11/28/2006, 00.00
CHINA – NORTH KOREA

A year later Kim Jong-il's negotiator is back in Beijing

US, Russian, South Korean and Japanese representatives are already in the Chinese capital. Tokyo rules out multilateral dialogue whilst Washington sees direct talks with Pyongyang possible.

Beijing (AsiaNews/Agencies) – North Korea's deputy foreign minister flew into Beijing on Tuesday for renewed six-nation talks on his country's nuclear programme or at least to find some kind of compromise with Chinese and US representatives.

Talks were suspended a year ago after Pyongyang's representatives walked out.

North Korea's nuclear test on october 9 made matters worse pushing the United Nations to impose financial sanctions against the Stalinist regime.

Kim Kye-gwan, who is said to be a protégé of North Korea's 'dear leader', arrived in the Chinese capital last night.

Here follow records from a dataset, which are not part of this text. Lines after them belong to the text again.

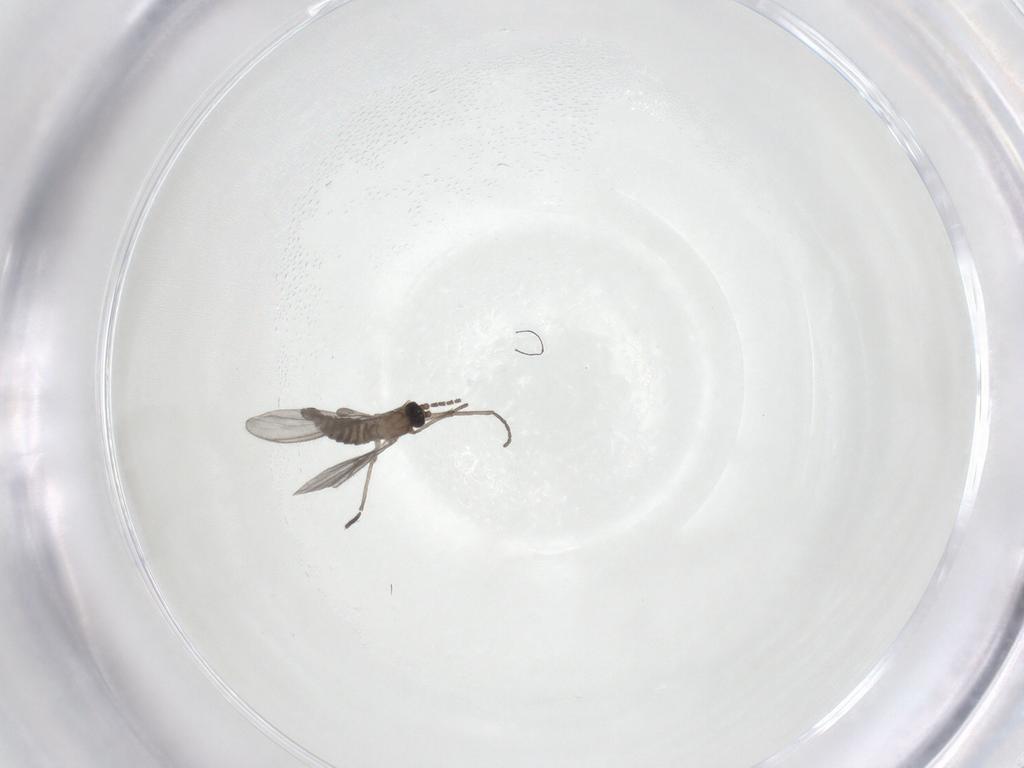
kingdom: Animalia
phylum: Arthropoda
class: Insecta
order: Diptera
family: Sciaridae
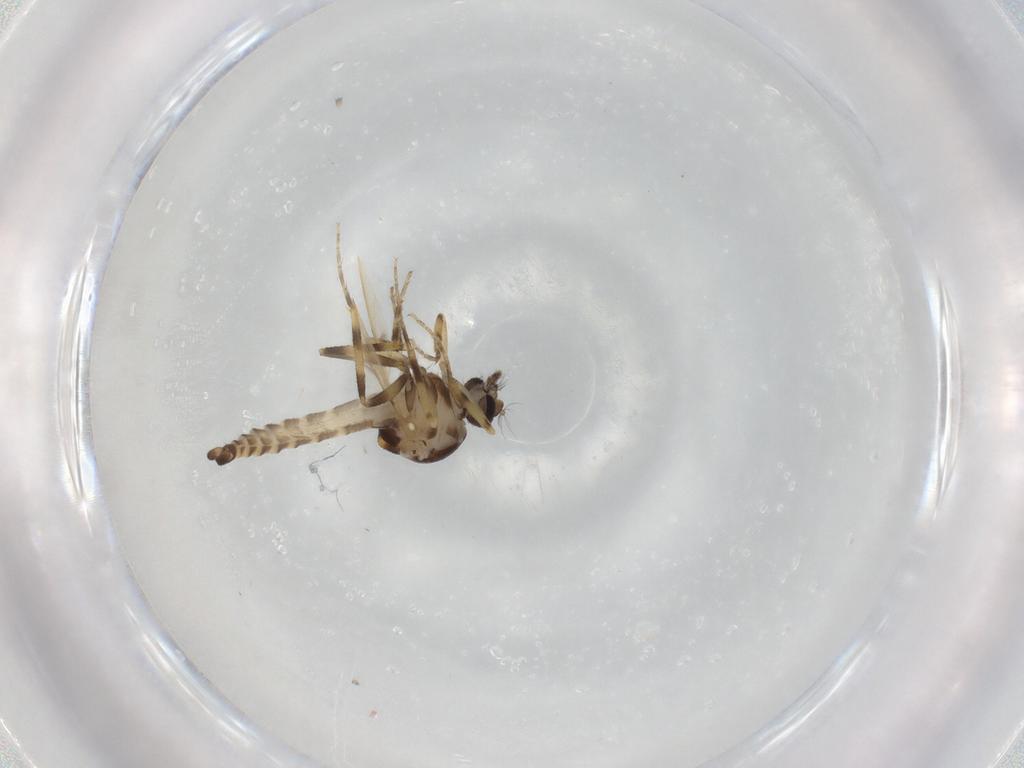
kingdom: Animalia
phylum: Arthropoda
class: Insecta
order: Diptera
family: Ceratopogonidae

Representatives from the United States, South Korea, Japan, and Russia were already there.

The presence of top US negotiator Christopher Hill has given some hope for a direct dialogue between Pyongyang and Washington.

According to US State Department spokesman Sean McCormack, a meeting between Mr Hill and Mr Kim is "certainly an open possibility."

"The issue for us is to make sure we are extremely well-planned and ready for the six-party talks, which we do anticipate will get going at some point very soon," Mr Hill said when he arrived in the Chinese capital on Monday.

Japan's representative Kenichiro Sasae told Japanese reporters that he had held talks with the Chinese and Americans separately but denied that there were any plans for multilateral discussions between the negotiators.

Tokyo has expressed its disappointment for the October 9 test and imposed unilateral sanctions against North Korea.

In September 2005 Pyongyang accepted to take part in six-nation talks about its nuclear programme in exchange for energy supplies and economic benefits.

They were suddenly interrupted two months later when Washington blocked access by North Korea to foreign banks accusing the North Koreans of money laundering and counterfeiting US dollars.